====== DOCUMENT SEGMENT
# Recommendations on breeding Boer to Nubian?



## potentialfarm (Apr 11, 2011)

I'm considering adding Boer into our little herd of PB Nubians. I realize that Boers can have BIG kids, and am concerned about my girls possibly having difficulty kidding. 
My does this year are 2nd fresheners, having each kidded twins for the last 2 years with no issues. I will also be breeding a doeling this fall if she is large enough.

Does anyone have any recommendations or input for me, maybe something I should be aware of? 

Thanks in advance! Any advice is appreciated!


----------



## Saanens N Alpines (Oct 20, 2010)

I had a friend that bred a boer buck to a nubian regularly and did not have problems. I bred my nubian to him and she had a single 10 lb baby girl one year and twin 7 ish lb. girls the next time. All went well. That's all I know about it!


----------



## toth boer goats (Jul 20, 2008)

It is Ok.. to breed a boer buck to a Nubian Doe.... I did it in the past ..with no issues.... :wink:


----------



## amylawrence (May 19, 2011)
============
- ACTIVITY: Pick up the forum thread on breeding Boer bucks to Nubian does from where it stops, beginning with the reply under amylawrence's name.
====== DATA EXCERPTS
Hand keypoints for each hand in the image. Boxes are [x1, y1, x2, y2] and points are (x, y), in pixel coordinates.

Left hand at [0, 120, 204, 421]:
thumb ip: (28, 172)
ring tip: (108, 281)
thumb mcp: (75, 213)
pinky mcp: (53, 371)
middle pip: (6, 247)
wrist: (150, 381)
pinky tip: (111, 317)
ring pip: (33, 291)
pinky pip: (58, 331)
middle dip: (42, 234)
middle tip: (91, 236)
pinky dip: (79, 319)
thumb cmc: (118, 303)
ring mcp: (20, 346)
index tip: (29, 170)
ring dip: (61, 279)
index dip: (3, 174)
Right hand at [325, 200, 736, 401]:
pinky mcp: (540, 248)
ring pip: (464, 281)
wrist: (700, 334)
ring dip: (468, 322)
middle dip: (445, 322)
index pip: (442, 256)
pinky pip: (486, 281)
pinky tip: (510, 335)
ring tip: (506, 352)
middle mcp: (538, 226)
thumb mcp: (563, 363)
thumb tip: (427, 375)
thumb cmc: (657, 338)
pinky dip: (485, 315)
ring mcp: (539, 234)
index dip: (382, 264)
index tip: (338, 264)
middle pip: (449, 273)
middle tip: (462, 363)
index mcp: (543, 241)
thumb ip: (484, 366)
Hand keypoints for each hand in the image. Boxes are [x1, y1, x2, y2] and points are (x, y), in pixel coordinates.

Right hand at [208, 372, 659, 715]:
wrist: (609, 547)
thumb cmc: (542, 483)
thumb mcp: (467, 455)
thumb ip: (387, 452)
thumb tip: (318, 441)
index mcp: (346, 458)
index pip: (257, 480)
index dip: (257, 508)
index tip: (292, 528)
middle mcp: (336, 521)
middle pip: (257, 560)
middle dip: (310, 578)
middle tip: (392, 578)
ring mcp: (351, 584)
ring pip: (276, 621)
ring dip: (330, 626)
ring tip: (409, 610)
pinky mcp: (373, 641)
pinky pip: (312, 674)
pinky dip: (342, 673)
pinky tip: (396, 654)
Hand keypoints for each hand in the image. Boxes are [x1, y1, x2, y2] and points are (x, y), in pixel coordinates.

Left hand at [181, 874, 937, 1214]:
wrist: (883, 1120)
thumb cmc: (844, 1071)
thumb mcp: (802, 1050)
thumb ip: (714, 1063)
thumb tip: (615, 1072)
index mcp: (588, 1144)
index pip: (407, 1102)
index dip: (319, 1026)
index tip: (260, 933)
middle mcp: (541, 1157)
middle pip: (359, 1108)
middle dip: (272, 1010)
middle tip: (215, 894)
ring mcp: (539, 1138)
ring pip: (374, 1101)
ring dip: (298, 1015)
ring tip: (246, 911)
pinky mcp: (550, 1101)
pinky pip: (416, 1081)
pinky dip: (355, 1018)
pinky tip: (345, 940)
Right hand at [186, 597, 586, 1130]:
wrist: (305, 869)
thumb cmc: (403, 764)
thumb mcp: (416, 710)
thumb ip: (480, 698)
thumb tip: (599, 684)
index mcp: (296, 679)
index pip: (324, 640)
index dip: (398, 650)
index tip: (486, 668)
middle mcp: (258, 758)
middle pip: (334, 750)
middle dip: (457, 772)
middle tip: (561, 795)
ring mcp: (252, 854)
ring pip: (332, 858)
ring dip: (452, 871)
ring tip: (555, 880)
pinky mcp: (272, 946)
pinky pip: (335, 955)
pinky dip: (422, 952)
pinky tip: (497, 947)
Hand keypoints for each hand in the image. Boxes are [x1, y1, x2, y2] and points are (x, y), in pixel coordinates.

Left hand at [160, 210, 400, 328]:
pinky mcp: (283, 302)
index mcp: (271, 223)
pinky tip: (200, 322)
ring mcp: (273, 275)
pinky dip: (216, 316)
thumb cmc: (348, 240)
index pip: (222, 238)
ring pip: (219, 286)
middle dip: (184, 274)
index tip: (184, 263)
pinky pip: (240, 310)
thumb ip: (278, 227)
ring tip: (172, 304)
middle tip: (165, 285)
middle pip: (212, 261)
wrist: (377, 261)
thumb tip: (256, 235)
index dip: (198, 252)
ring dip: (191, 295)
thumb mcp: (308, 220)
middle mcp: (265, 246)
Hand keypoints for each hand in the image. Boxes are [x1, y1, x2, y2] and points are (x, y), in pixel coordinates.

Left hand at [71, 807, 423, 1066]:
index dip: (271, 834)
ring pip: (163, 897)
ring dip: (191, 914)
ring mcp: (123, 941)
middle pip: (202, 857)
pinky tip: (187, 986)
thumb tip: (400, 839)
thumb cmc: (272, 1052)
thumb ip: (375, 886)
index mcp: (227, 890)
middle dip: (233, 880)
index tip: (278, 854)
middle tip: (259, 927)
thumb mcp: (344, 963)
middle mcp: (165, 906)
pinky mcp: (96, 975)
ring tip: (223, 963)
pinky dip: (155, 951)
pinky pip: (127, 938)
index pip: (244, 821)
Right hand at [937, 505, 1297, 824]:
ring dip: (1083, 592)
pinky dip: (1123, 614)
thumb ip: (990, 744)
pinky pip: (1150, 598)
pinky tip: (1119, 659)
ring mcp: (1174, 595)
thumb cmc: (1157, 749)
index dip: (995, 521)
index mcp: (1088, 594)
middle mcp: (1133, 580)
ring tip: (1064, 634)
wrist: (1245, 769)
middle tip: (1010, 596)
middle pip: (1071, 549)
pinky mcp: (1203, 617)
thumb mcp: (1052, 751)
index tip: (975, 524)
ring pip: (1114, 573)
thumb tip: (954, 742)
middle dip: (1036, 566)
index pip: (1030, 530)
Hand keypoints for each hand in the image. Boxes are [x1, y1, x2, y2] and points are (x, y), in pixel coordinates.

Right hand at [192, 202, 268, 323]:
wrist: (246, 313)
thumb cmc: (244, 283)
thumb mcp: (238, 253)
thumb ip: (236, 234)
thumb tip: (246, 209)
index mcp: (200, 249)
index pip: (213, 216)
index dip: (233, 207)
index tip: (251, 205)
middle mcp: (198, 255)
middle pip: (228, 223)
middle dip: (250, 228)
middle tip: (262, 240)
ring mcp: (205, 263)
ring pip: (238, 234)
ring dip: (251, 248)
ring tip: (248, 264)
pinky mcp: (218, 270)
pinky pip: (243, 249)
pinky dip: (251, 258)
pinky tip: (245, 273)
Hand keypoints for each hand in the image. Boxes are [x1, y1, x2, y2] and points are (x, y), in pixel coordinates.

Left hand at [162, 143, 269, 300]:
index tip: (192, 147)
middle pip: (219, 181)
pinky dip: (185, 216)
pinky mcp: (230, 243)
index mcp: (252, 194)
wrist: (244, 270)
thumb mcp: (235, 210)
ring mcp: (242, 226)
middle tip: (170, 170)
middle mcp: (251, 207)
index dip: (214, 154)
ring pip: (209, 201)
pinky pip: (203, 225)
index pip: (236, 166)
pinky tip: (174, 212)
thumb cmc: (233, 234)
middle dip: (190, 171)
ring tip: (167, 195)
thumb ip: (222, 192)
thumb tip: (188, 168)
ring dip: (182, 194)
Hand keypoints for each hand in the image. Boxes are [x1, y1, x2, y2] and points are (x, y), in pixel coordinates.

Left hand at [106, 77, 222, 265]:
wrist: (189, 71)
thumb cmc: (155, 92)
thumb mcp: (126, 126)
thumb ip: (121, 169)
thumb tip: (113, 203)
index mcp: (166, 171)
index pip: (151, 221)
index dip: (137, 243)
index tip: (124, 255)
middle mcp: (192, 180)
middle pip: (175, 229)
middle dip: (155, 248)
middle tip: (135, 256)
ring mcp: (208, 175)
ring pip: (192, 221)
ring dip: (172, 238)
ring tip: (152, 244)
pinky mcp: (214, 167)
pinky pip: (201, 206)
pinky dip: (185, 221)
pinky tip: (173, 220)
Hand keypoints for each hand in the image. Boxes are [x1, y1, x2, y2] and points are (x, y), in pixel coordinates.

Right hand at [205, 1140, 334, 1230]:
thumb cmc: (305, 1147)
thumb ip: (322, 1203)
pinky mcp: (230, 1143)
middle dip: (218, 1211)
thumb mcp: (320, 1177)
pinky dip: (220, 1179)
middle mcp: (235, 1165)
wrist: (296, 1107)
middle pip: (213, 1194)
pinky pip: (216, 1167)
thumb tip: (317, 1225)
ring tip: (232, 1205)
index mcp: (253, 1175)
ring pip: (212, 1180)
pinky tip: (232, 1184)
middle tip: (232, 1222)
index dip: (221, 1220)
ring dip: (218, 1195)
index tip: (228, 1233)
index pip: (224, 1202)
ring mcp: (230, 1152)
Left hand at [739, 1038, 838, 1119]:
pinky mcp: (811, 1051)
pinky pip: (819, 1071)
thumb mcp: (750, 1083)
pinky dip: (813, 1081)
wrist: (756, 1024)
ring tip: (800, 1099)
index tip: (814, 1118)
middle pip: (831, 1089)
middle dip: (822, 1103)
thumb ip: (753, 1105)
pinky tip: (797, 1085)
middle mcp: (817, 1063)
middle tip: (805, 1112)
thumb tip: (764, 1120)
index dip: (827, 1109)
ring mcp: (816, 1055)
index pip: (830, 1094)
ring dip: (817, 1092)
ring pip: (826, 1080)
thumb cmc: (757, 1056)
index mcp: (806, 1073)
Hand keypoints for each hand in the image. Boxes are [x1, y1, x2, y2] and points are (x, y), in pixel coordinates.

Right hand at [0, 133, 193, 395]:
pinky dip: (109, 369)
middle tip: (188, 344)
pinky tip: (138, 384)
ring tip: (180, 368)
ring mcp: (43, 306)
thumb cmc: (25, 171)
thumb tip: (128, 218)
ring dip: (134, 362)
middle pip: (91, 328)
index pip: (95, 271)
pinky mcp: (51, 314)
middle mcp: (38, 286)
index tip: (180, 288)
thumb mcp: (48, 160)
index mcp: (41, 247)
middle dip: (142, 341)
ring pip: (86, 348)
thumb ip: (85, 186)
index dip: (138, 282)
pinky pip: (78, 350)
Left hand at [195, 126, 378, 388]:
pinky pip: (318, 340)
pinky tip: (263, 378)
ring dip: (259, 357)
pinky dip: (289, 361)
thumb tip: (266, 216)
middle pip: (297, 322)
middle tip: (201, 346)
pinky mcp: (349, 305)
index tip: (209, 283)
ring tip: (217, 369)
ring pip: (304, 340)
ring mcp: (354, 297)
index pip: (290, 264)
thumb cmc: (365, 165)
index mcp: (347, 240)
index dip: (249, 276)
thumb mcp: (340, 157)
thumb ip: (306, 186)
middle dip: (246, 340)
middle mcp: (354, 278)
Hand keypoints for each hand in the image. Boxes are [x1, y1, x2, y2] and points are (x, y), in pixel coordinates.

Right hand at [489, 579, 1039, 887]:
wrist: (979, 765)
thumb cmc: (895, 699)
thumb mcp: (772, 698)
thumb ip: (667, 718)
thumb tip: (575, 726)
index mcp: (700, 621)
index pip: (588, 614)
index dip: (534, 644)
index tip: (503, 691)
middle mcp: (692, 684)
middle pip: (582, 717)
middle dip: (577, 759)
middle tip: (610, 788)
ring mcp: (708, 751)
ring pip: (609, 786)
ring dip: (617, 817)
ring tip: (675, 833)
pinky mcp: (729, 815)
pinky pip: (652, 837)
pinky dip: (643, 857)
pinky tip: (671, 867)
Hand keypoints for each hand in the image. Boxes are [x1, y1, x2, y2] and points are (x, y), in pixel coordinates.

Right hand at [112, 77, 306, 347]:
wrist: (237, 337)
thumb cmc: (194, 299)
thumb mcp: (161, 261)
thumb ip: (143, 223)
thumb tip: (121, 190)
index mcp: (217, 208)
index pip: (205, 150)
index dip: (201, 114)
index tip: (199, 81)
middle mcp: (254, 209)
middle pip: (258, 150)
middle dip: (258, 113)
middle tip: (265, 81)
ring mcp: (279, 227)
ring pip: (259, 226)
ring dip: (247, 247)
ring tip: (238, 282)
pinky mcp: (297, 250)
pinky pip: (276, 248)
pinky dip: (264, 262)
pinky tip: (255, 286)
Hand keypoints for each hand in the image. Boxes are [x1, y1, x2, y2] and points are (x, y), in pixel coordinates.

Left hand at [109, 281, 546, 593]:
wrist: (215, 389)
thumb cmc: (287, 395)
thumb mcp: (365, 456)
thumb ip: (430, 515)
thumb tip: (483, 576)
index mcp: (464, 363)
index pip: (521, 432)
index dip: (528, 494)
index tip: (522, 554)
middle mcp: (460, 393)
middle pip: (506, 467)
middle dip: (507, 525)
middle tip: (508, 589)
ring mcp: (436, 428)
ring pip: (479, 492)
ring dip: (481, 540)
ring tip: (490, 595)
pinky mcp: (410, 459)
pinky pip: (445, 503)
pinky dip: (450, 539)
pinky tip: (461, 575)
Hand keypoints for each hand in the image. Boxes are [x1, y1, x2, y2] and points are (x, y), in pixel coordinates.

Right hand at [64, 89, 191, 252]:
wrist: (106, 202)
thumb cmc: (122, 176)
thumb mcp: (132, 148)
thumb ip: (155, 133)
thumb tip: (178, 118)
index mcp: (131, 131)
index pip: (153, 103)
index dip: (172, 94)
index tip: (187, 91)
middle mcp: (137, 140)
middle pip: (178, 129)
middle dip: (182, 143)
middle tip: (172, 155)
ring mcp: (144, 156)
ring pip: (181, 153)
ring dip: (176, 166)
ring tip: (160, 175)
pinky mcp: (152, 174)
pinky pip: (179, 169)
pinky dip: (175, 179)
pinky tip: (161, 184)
============
- RESPONSE TO THE TASK:
my husband's coworker who got us started with goats breeds a Boer buck with Nubian does, so we have his offspring half-and-halfs. He claims the mixing of breed makes for good meat, don't know if that's just his opinion or there is any truth in it. Both our starter does from him were excellent with kidding, and now we have a Savannah buck we are breeding to them and their offspring.


----------



## 20kidsonhill (Feb 28, 2011)

We have boer/nubian, they do great.


----------



## Calico Patch Farm (Mar 8, 2011)

We have a friend with 2 boer does and a nubian buck. One year their kid (human) had the Grand Champion market wether at the show. Their buck is huge compared to the does and they haven't had problems.


----------



## FarmGirl18 (Oct 5, 2007)

I've done it both ways, Nubian buck to Boer doe, and Boer Buck to Nubian, makes a really great cross!


----------



## potentialfarm (Apr 11, 2011)

Thanks for all the replies here! I guess I'll be looking for a Boer buck this fall. :wink: 
It would be nice to have a dual-purpose herd. I'm looking at these 3 beautiful Nubian boys that were born this spring & I have no idea what to do with them. We only had one boy born last year, and I kept him for a wether. I'm going to end up with a barn full of wethers if I keep going in this direction. :sigh:


----------



## toth boer goats (Jul 20, 2008)

Sounds like a plan.... :thumb:


----------



## Happy Hobby Farmer (May 16, 2011)

We like some colour in our boers so we cross them with nubians all the time. Never had an issue, and I have had people request that specific cross for meat too.


----------



## Dreamchaser (Oct 30, 2008)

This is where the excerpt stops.